担当警察官は運転手の挙動不審を察知し、車両の停車と本人・車両の捜索を求めた。ソンサック氏は明らかに動揺した様子で、警察官の指示に応じて車両を停めた。捜索開始から短時間で重大な発見につながった。
琥珀色ガラス瓶にヤーバー28錠、自宅で2錠服用
警察官の捜索の結果、車内から琥珀色のガラス製の丸い小瓶が1個発見された。瓶の中に隠されていたのは、第1類違法薬物のヤーバー(メタンフェタミン錠剤)28錠。タイの末端流通価格で1錠50〜100バーツ程度のため、押収量は約1,400〜2,800バーツ規模。

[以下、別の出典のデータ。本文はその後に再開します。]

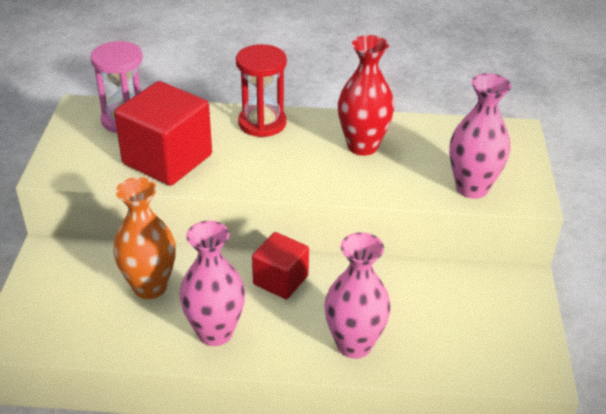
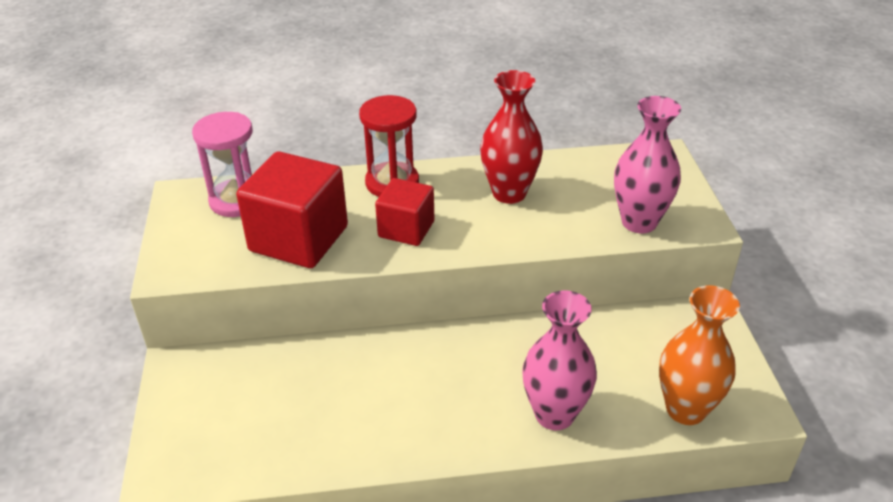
camera: 10 degrees left, 0 degrees up
(150, 287) = (308, 387): orange vase -> orange vase (685, 409)
(215, 332) = (398, 427): pink vase -> none
(280, 280) = (452, 355): red cube -> red cube (406, 229)

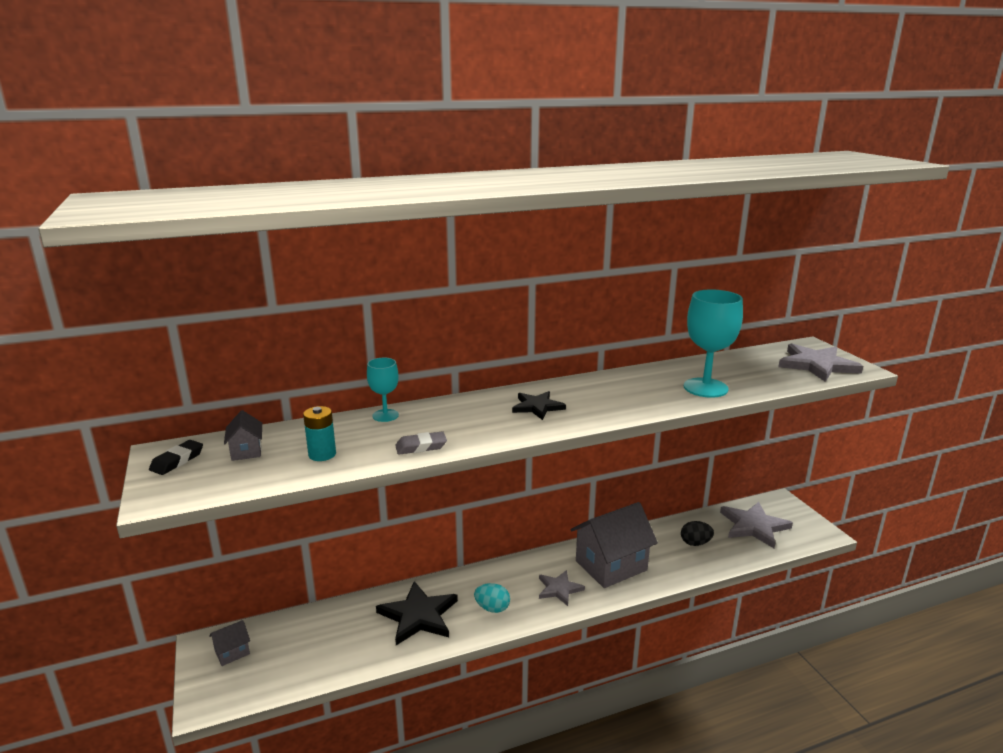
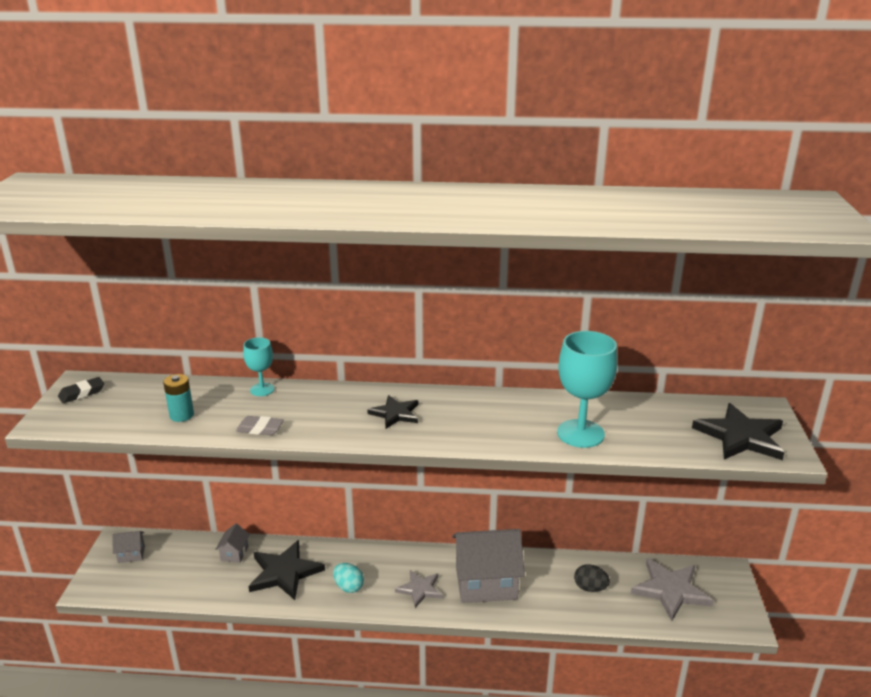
camera: 25 degrees right, 5 degrees up
(246, 451) = (133, 397): grey house -> grey house (234, 553)
(817, 365) = (740, 436): grey star -> black star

ソンサック氏は警察の取り調べに対し、所持していたヤーバーは自分のものであり、1錠50バーツで購入したと自白。さらに、自宅を出発する前に2錠を服用していたことも認めた。検問の挙動不審はメタンフェタミンの効果による可能性が高く、運転中も薬物の影響下にあった疑いが濃厚。
妻はカンチャナブリ刑務所で薬物事件服役中
事案で注目されるのは、ソンサック氏の犯行動機。本人によれば、運転していた目的地はカンチャナブリ刑務所で、刑務所内で薬物事件で服役中の妻を見舞いに行く途中だったという。

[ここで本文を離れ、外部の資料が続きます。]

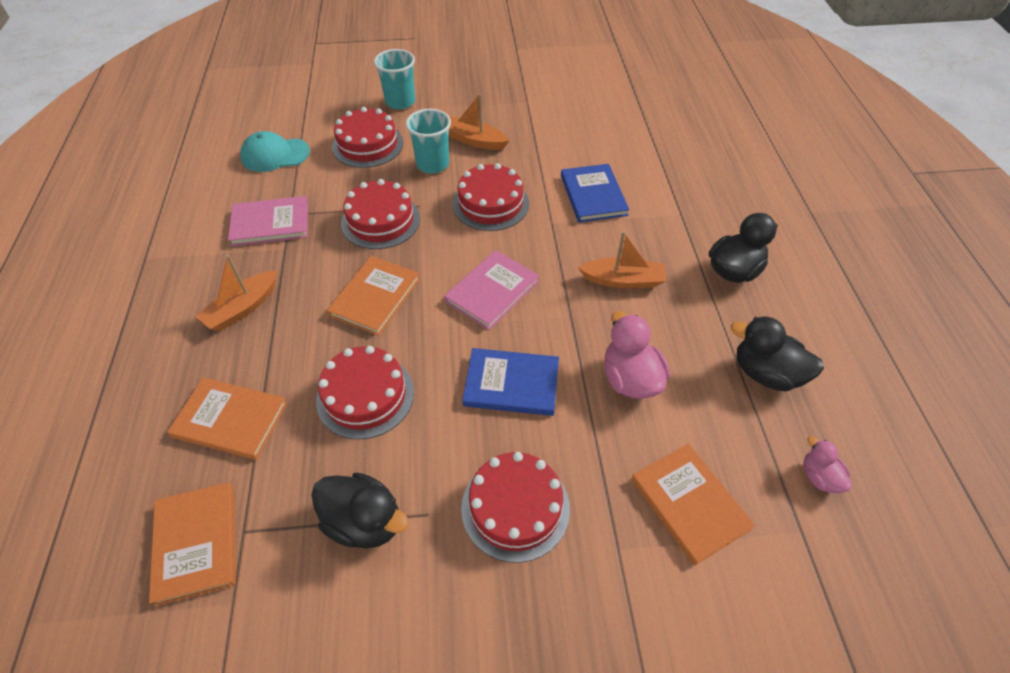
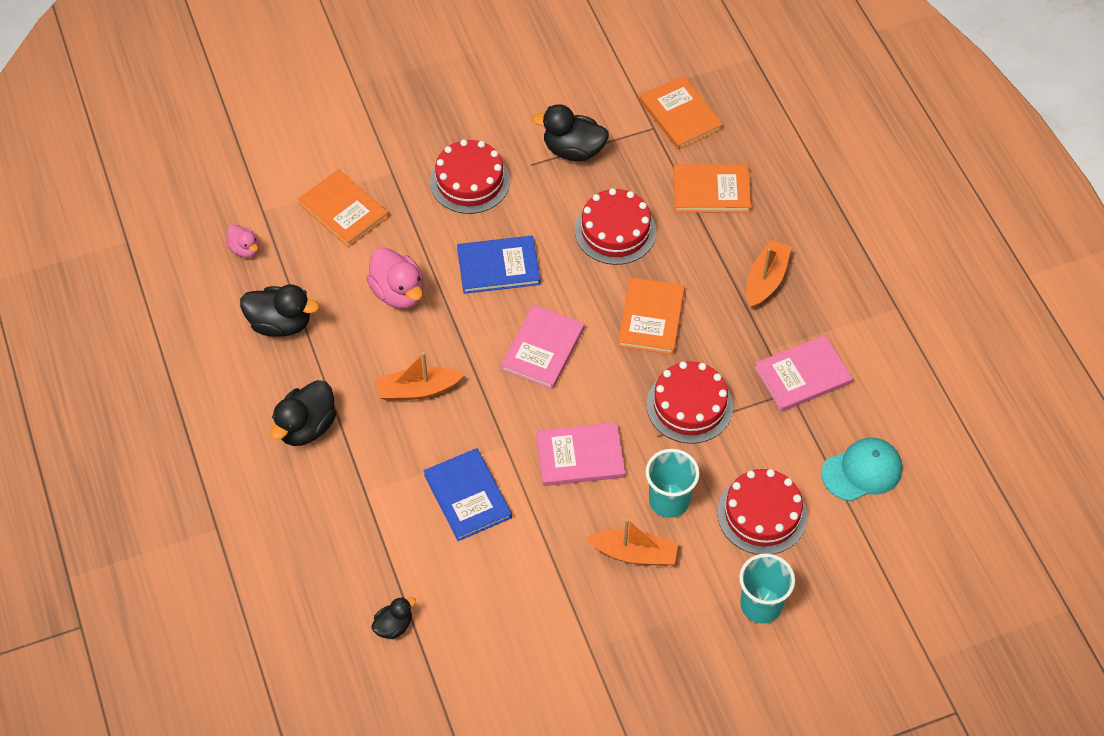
camera: 165 degrees right, 5 degrees up
(490, 204) = (580, 456): red cake -> pink book
(664, 134) = (394, 626): none -> black duck

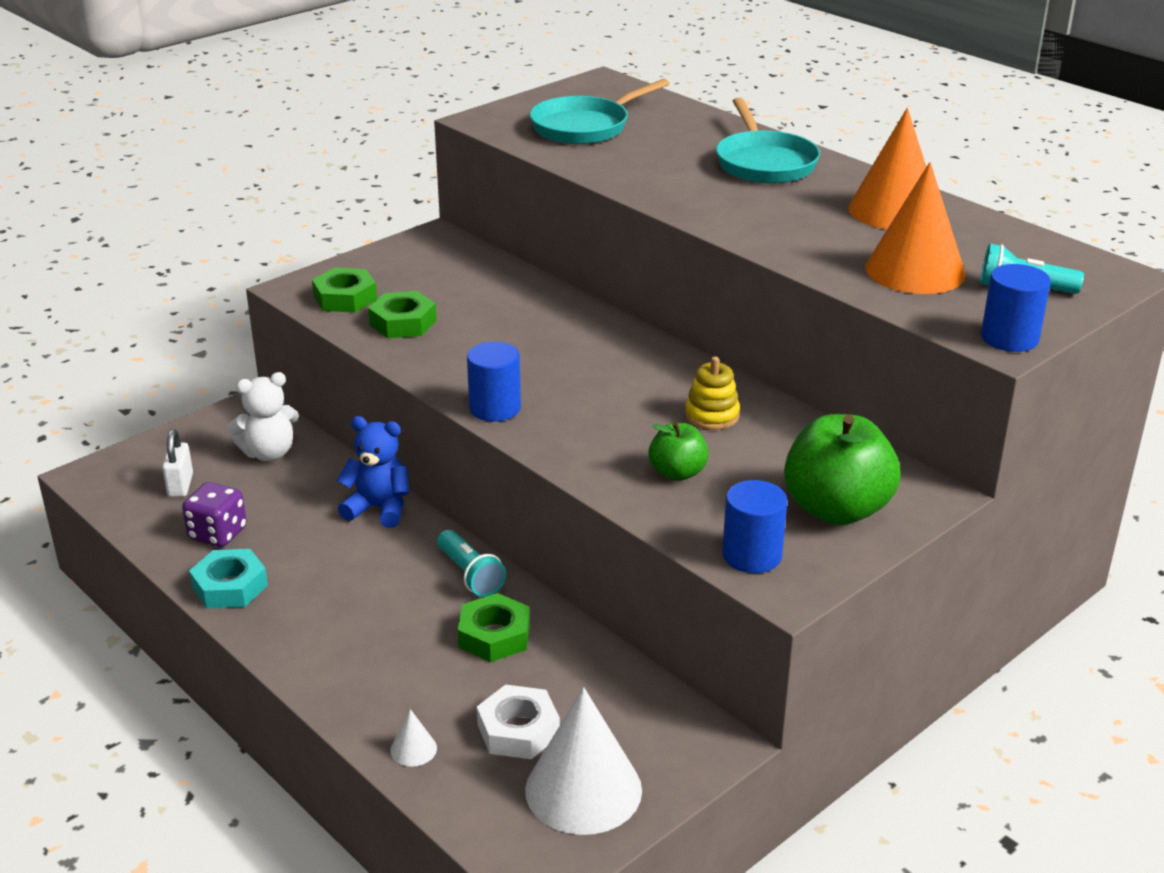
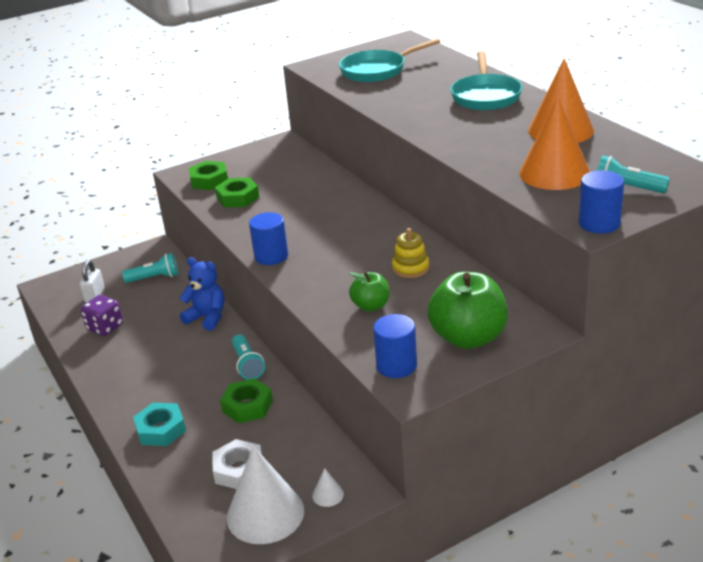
camera: 15 degrees right, 0 degrees up
(230, 586) = (99, 361): turquoise nut -> turquoise nut (160, 429)
(269, 453) = (154, 278): white teddy bear -> turquoise flashlight
(413, 749) = (169, 476): white cone -> white cone (328, 495)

タイの薬物事件では、家族・夫婦の双方が関与する事例が散発する。今回のように妻が薬物事件で服役中、夫もヤーバーを所持・使用しながら見舞いに向かう構図は、家庭全体が薬物経済に巻き込まれる典型例といえる。妻の服役期間中、夫が経済的・心理的に不安定になり、薬物に依存していった可能性も推察される。
タイの薬物関連事件と検問運用
タイ警察は地方の主要道路で「犯罪予防」を名目とした検問を頻繁に設置している。検問は薬物・密輸・不法武器・無許可運転の摘発で確実な成果を上げており、ヤーバーの末端流通段階での押収数の大半がこうした検問経由で確保されている。
在タイ日本人駐在員と旅行者にとって、地方道路の検問は日常的な光景の一つ。免許証・車両登録証・パスポートの提示を求められる場面では落ち着いて対応すれば問題ないが、車内に薬物関連物品が一切ないことが大前提。同乗者やレンタル車両の前ユーザーが残した物品で巻き添えにならないよう、車両利用前のチェックを習慣化することが安全運用につながる。